Jon flicks Martin lightly on the head, and they both laugh at Martin’s slightly indignant but mostly affectionate oi!
“It is nice though. I would’ve done this earlier if I knew you’d wanted to,” Martin continues after they’ve finished giggling (and Jon can hardly fault Martin for not knowing when Jon hadn’t known himself until about 2 minutes ago). One of Martin’s arms attempts to wrap him in a lazy embrace, but in the end, he only manages to tuck his hand against Jon's neck, his fingers tracing an aimless, skittering pattern over the raised scar tissue there. “You’re a good pillow.”
Jon laughs again, still marvelling at how easy it’s become to do that again. “A rather bony one.”
“Still my favourite.”
Their conversation trails off naturally, and Jon finds his hands have drifted to Martin's head; one curling lightly at the nape of his neck whilst the other rests on his cheek, cupping Martin’s face lightly. He wonders how he’d gone so long without this feeling; the absolute safety and security of being smothered by the person you love. Jon thinks he’d remember if he and Georgie had ever done anything like this, and any ither relationships had never got to the cuddling-in-bed stage.
Maybe it’s just Martin.
Jon loves him more than anyone, trusts him more than anyone even though it had taken him years and so many mistakes to get there. They’ve been through hell and worse together, and now they can finally stop running, even if it’s only for a little while, their bodies no longer strung high with adrenaline and the Fears no longer hanging over their heads like a death sentence.
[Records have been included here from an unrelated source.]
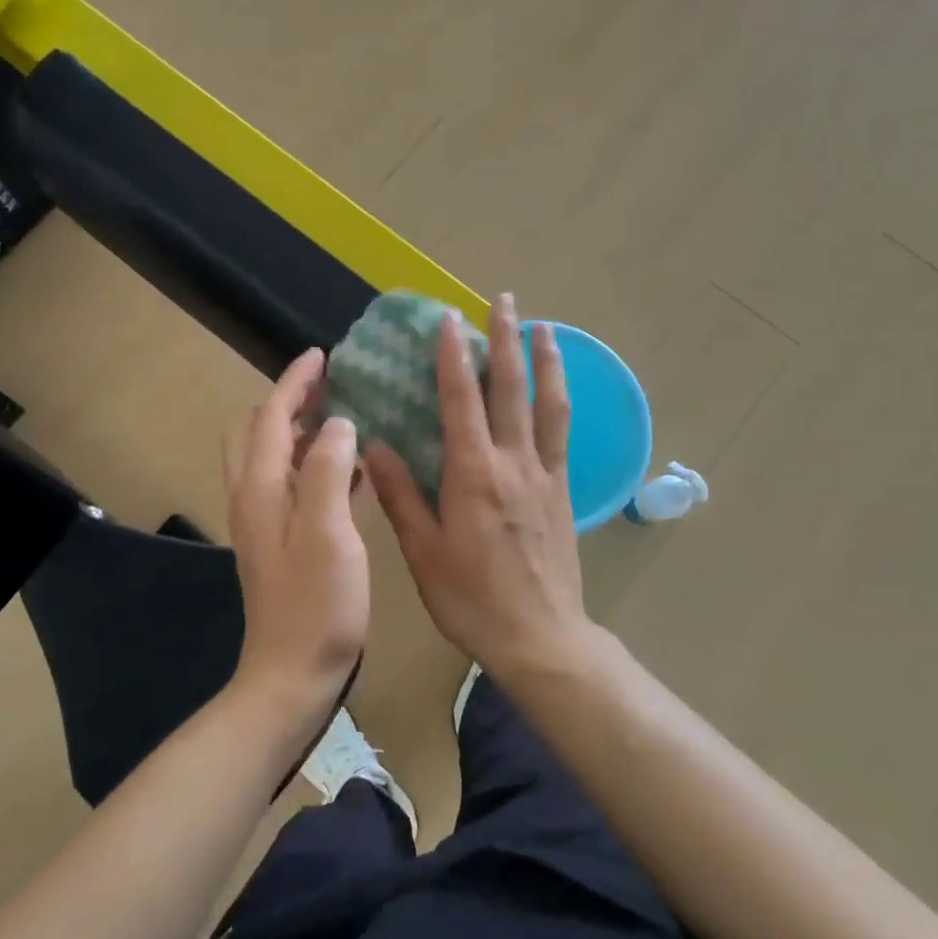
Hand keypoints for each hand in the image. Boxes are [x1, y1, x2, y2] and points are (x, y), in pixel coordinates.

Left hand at [224, 348, 370, 730]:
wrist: (292, 674)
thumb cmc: (316, 606)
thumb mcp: (328, 534)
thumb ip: (326, 471)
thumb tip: (337, 424)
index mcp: (261, 489)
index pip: (270, 417)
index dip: (294, 382)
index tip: (322, 354)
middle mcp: (255, 498)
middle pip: (261, 433)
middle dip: (290, 402)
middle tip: (331, 386)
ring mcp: (267, 523)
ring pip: (276, 459)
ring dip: (303, 431)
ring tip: (345, 416)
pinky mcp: (284, 544)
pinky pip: (295, 487)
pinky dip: (315, 466)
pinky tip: (353, 472)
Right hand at [364, 293, 594, 681]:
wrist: (540, 638)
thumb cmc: (472, 599)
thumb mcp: (423, 552)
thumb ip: (400, 495)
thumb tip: (374, 446)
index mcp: (474, 474)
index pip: (462, 400)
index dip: (454, 356)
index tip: (449, 319)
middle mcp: (513, 463)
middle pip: (512, 389)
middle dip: (507, 340)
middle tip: (506, 300)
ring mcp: (544, 476)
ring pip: (548, 406)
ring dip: (546, 362)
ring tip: (546, 328)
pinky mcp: (563, 494)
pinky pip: (562, 436)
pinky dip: (559, 403)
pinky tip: (556, 392)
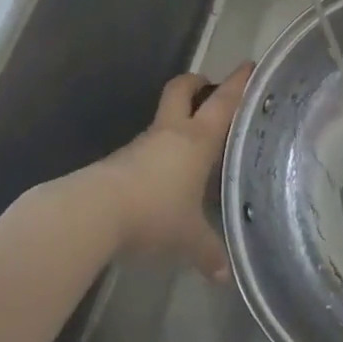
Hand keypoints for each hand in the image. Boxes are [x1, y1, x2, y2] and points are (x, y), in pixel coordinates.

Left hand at [86, 62, 253, 279]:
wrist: (93, 212)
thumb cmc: (154, 212)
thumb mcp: (187, 237)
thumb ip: (208, 251)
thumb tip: (226, 275)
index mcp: (197, 139)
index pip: (223, 101)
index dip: (238, 82)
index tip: (249, 66)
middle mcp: (171, 132)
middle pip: (182, 90)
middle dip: (196, 83)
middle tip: (210, 89)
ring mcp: (143, 144)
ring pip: (164, 120)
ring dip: (177, 122)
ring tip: (194, 145)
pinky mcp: (121, 160)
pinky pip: (148, 148)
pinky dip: (160, 152)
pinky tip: (167, 176)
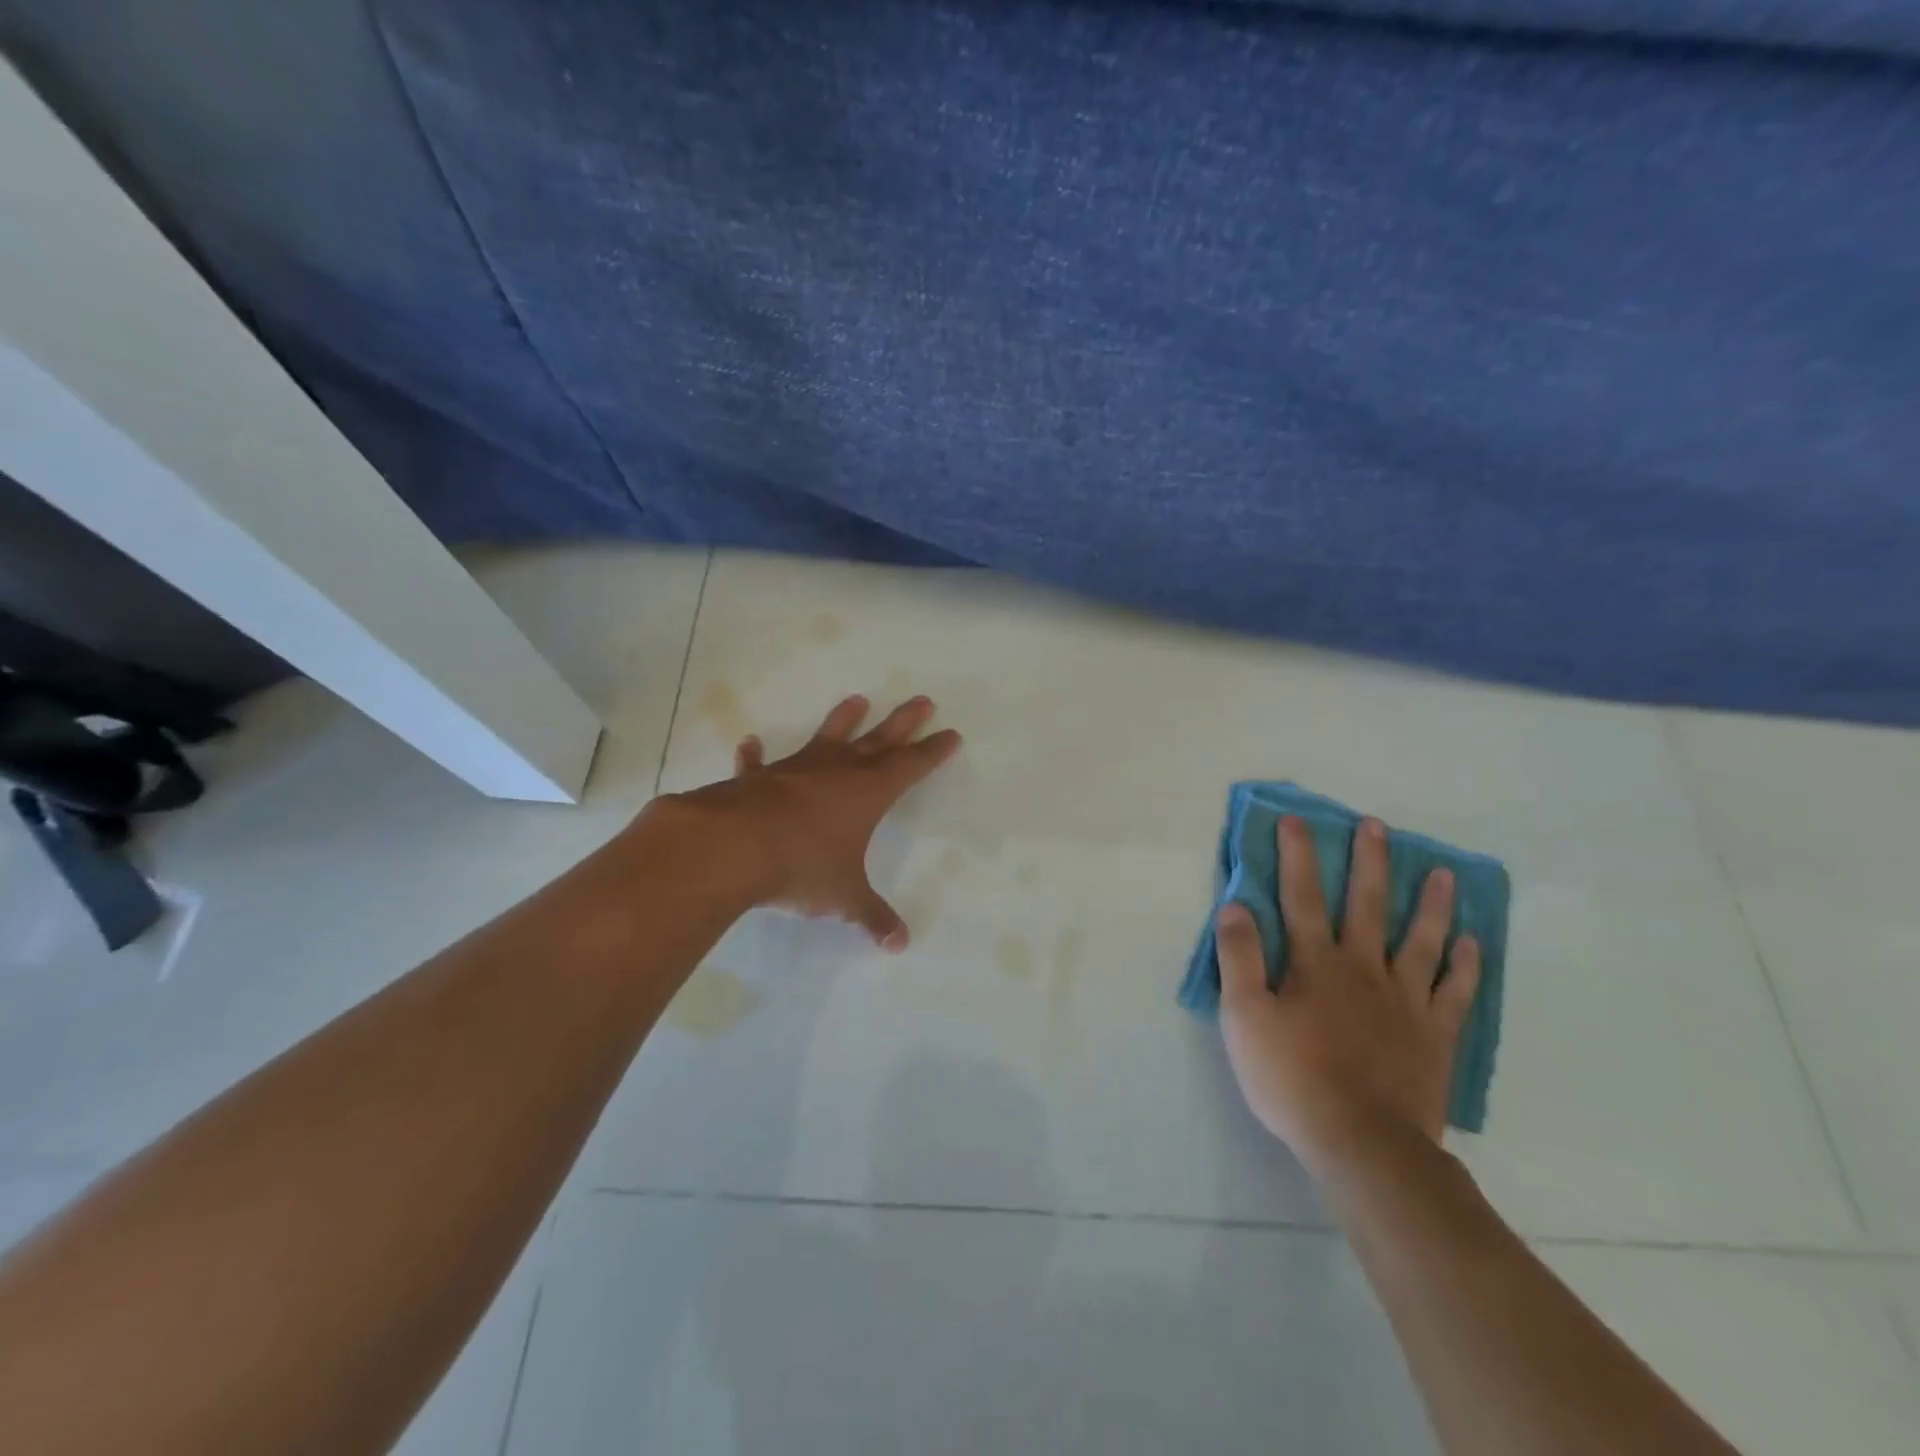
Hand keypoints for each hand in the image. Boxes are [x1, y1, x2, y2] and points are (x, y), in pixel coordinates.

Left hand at [660, 694, 960, 950]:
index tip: (951, 733)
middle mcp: (836, 772)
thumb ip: (872, 917)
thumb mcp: (844, 897)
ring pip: (826, 738)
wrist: (734, 848)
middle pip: (878, 740)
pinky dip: (754, 756)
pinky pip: (758, 764)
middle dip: (902, 722)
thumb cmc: (802, 866)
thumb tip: (899, 944)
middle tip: (922, 700)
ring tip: (857, 700)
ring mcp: (795, 770)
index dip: (932, 752)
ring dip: (842, 720)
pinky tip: (750, 743)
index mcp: (867, 793)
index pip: (910, 767)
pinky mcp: (757, 780)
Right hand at [1217, 815, 1480, 1180]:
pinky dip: (1464, 965)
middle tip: (1377, 826)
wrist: (1363, 1143)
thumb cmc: (1292, 1078)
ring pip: (1421, 940)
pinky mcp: (1435, 1035)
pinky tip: (1471, 943)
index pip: (1300, 897)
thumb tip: (1235, 906)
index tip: (1296, 820)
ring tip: (1444, 874)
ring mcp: (1405, 1001)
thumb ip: (1239, 959)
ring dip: (1431, 904)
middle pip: (1366, 905)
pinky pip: (1454, 992)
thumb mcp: (1244, 1017)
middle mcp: (1363, 969)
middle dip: (1369, 862)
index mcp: (1315, 964)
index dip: (1297, 857)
God, whether they only have the next 5 minutes or the next five years Jon will be damned if he doesn’t stretch each moment out as far as he can because he knows Martin is it for him. He’s carved out a Martin-shaped hole right next to his heart, and he feels him there with every beat.
Martin speaks, and Jon doesn’t need to hear the words rather than feel their vibrations trembling through his chest. “I can hear your heartbeat,” he breathes, cradling the words to their chests like a bird.
Jon is melting, Jon is expanding outwards like an exploding star a trillion light-years away, Jon is lying on a bed in a room of a quaint Scottish cottage trying not to cry into the hair of the man he loves.
“I love you,” he says, with the knowledge that it will always ring true. “More than anything.”
“You sap," comes the response. "I love you too.” Martin curls up in the space made for him next to Jon’s thudding heart and Jon’s soul sighs.